#### AUSZUG ZUM LESEN:
============================================================
# Windows 10 Datenträger zu knapp 100% ausgelastet - dauerhaft



## addicTix (23. März 2016)

*Windows 10 Datenträger zu knapp 100% ausgelastet - dauerhaft*

Hallo,

mir ist heute aufgefallen, dass die ganze Zeit mein Datenträger laut Taskmanager zu knapp 100% ausgelastet sei. Und ich seh einfach keinen Grund dafür.
Auch steht dort das er nur mit ein paar MB/s ausgelastet sei, vielleicht 5 MB/s ... wie kann das schon 100% sein?
Der Dienst, der dafür verantwortlich sein soll, ist "Diensthost: Unistack-Dienstgruppe"

Hier mal ein Screenshot vom Taskmanager



			Dieser Inhalt steht nur eingeloggten Mitgliedern zur Verfügung.
        



Wieso ist das so? Was kann man dagegen tun?
Ein Neustart bringt auch nichts.
============================================================
#### BEREITGESTELLTE DATEN:

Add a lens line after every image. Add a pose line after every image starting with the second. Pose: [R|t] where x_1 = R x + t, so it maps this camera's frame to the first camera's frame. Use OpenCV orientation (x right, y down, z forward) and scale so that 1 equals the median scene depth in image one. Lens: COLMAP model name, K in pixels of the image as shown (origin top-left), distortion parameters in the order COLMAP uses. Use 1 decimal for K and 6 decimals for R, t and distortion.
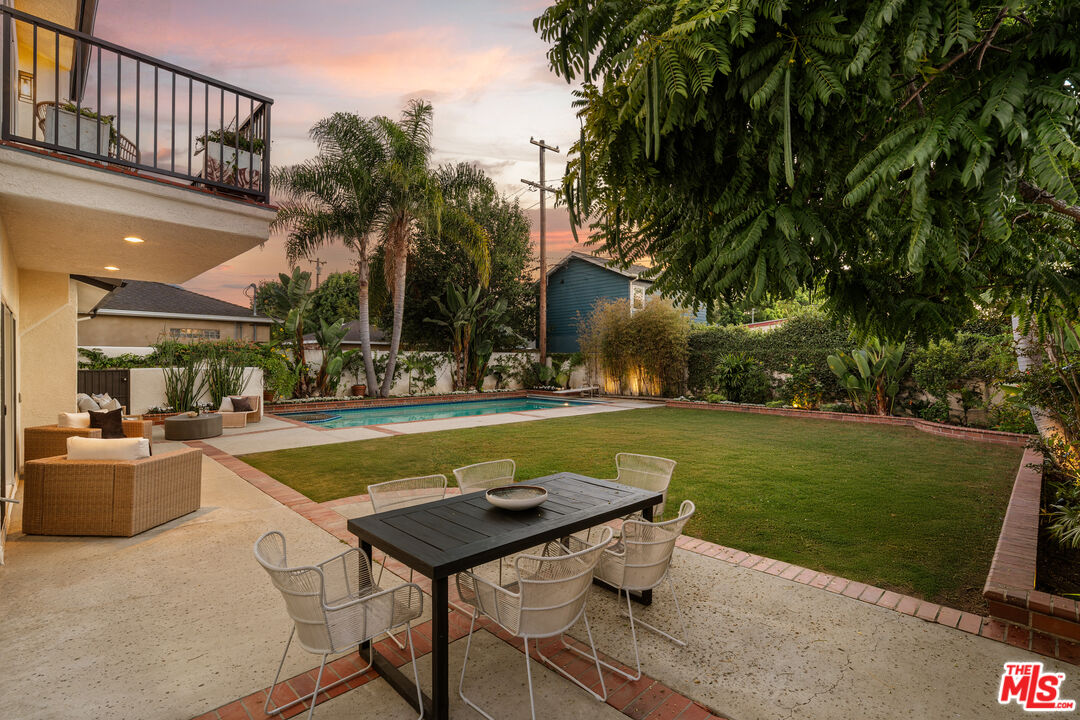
lens RADIAL K [[494.0, 0, 533.1], [0, 494.0, 362.7], [0, 0, 1]] dist [0.015675, -0.001070]
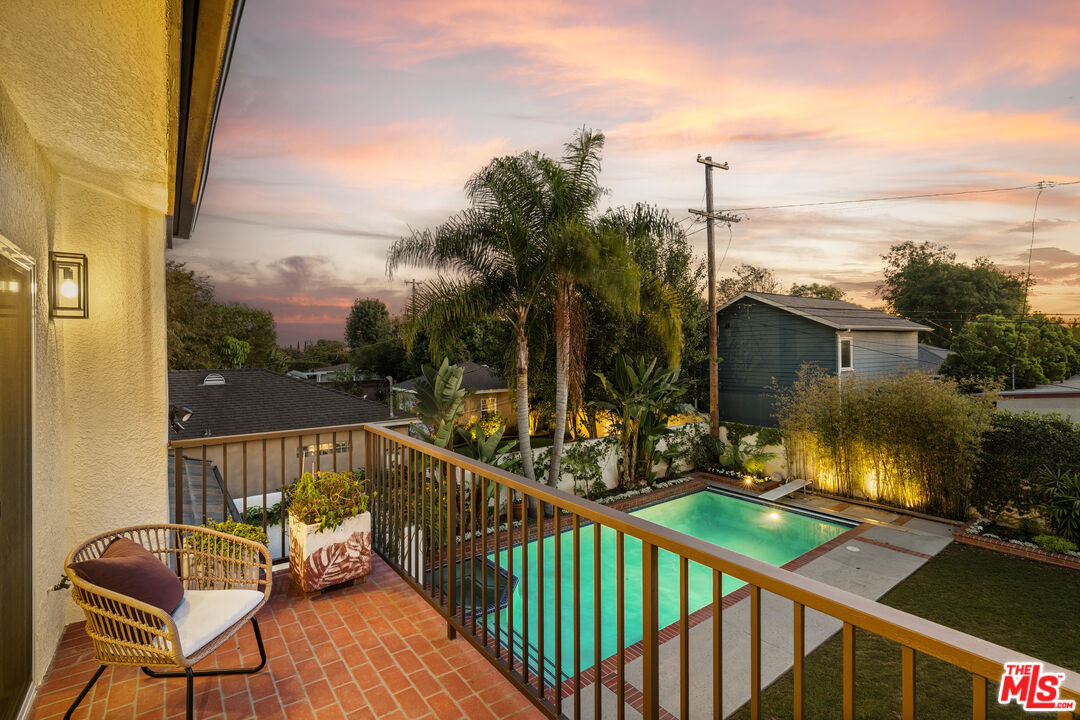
lens RADIAL K [[494.0, 0, 545.0], [0, 494.0, 353.6], [0, 0, 1]] dist [0.015675, -0.001070]
pose [[0.992453, -0.020010, -0.120981, -0.182987], [0.019618, 0.999798, -0.004431, -0.156990], [0.121046, 0.002024, 0.992645, 0.203796]]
============================================================
Wie lautet im Forumsbeitrag zur Datenträgerauslastung die Stelle, die mit „Hier mal ein“ einsetzt und sich bis einschließlich „bringt auch nichts.“ fortsetzt? Gib sie wortgetreu zurück.

#### DIE ANTWORT:
Hier mal ein Screenshot vom Taskmanager



			Dieser Inhalt steht nur eingeloggten Mitgliedern zur Verfügung.
        



Wieso ist das so? Was kann man dagegen tun?
Ein Neustart bringt auch nichts.